As the AcceleDent® device increases in popularity, it provides a unique opportunity for the orthodontist to monitor general health status and provide early intervention. Patients using traditional orthodontics, such as braces or aligners, are already using the AcceleDent® device daily for orthodontic remodeling for a period of a year or more. Thus, if the bite plate was combined with a simple and robust diagnostic platform, the orthodontist could provide primary health status information to his or her patients. Furthermore, since dental care is typically twice a year or yearly, whilst medical visits are far less frequent, a device that combined dental/orthodontic care with diagnostic information could provide an unprecedented ability to conveniently monitor patient health status and allow early intervention.
Several patents are already directed to salivary testing for various diseases, including various cancer, oral cancer, periodontal disease, stress, and the like.
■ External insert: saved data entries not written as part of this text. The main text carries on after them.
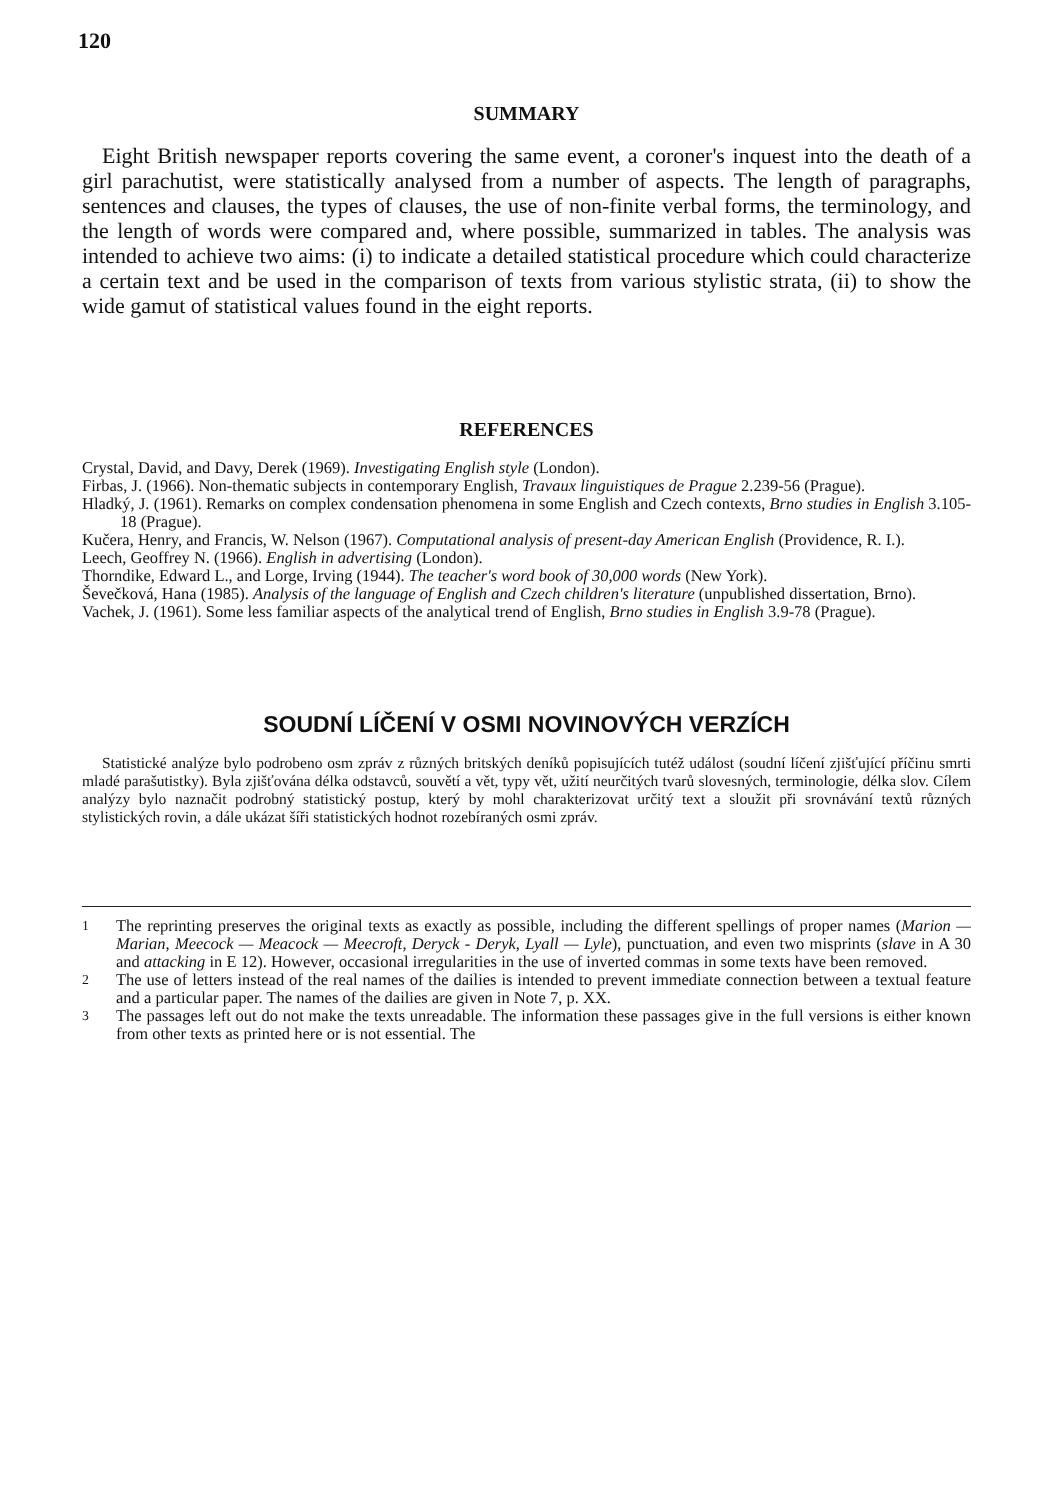120
SUMMARY
Eight British newspaper reports covering the same event, a coroner's inquest into the death of a girl parachutist, were statistically analysed from a number of aspects. The length of paragraphs, sentences and clauses, the types of clauses, the use of non-finite verbal forms, the terminology, and the length of words were compared and, where possible, summarized in tables. The analysis was intended to achieve two aims: (i) to indicate a detailed statistical procedure which could characterize a certain text and be used in the comparison of texts from various stylistic strata, (ii) to show the wide gamut of statistical values found in the eight reports.
REFERENCES
Crystal, David, and Davy, Derek (1969). Investigating English style (London).
Firbas, J. (1966). Non-thematic subjects in contemporary English, Travaux linguistiques de Prague 2.239-56 (Prague).
Hladký, J. (1961). Remarks on complex condensation phenomena in some English and Czech contexts, Brno studies in English 3.105-18 (Prague).
Kučera, Henry, and Francis, W. Nelson (1967). Computational analysis of present-day American English (Providence, R. I.).
Leech, Geoffrey N. (1966). English in advertising (London).
Thorndike, Edward L., and Lorge, Irving (1944). The teacher's word book of 30,000 words (New York).
Ševečková, Hana (1985). Analysis of the language of English and Czech children's literature (unpublished dissertation, Brno).
Vachek, J. (1961). Some less familiar aspects of the analytical trend of English, Brno studies in English 3.9-78 (Prague).
SOUDNÍ LÍČENÍ V OSMI NOVINOVÝCH VERZÍCH
Statistické analýze bylo podrobeno osm zpráv z různých britských deníků popisujících tutéž událost (soudní líčení zjišťující příčinu smrti mladé parašutistky). Byla zjišťována délka odstavců, souvětí a vět, typy vět, užití neurčitých tvarů slovesných, terminologie, délka slov. Cílem analýzy bylo naznačit podrobný statistický postup, který by mohl charakterizovat určitý text a sloužit při srovnávání textů různých stylistických rovin, a dále ukázat šíři statistických hodnot rozebíraných osmi zpráv.
<sup>1</sup> The reprinting preserves the original texts as exactly as possible, including the different spellings of proper names (Marion — Marian, Meecock — Meacock — Meecroft, Deryck - Deryk, Lyall — Lyle), punctuation, and even two misprints (slave in A 30 and attacking in E 12). However, occasional irregularities in the use of inverted commas in some texts have been removed.
<sup>2</sup> The use of letters instead of the real names of the dailies is intended to prevent immediate connection between a textual feature and a particular paper. The names of the dailies are given in Note 7, p. XX.
<sup>3</sup> The passages left out do not make the texts unreadable. The information these passages give in the full versions is either known from other texts as printed here or is not essential. The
See e.g., US20100196941 (periodontal); US20120028261 (periodontal); US20100210023 (oral cancer); WO2007081306 (stress); US20080183101 (oral health). However, none of these applications contemplates combining such testing with a device that is already in daily use by patients.
Indeed, periodontal disease, gingivitis and caries are likely to be of particular interest to dental practitioners. Markers for periodontal disease activity include FAS, interleukin 1 beta (IL-1B), IL-6, IL-8, IL-12A, IL-17B, DEFB4, CTSS, CARD10, BGN, BE, LCN8, lactoperoxidase (LPO), aspartate aminotransferase (AST), alkaline phosphatase (ALP), aminopeptidases, beta glucuronidase, PGE-2, MMP-8, MMP-9, MMP-13, telopeptide, osteocalcin, and CRP. Indeed, at least three substances (peroxidase, hydroxyproline and calcium) are known to be significantly increased in the saliva of patients with periodontitis.
Thus, what is needed in the art is a simple robust diagnostic platform that is combinable with mouthpieces that are already in regular use by patients.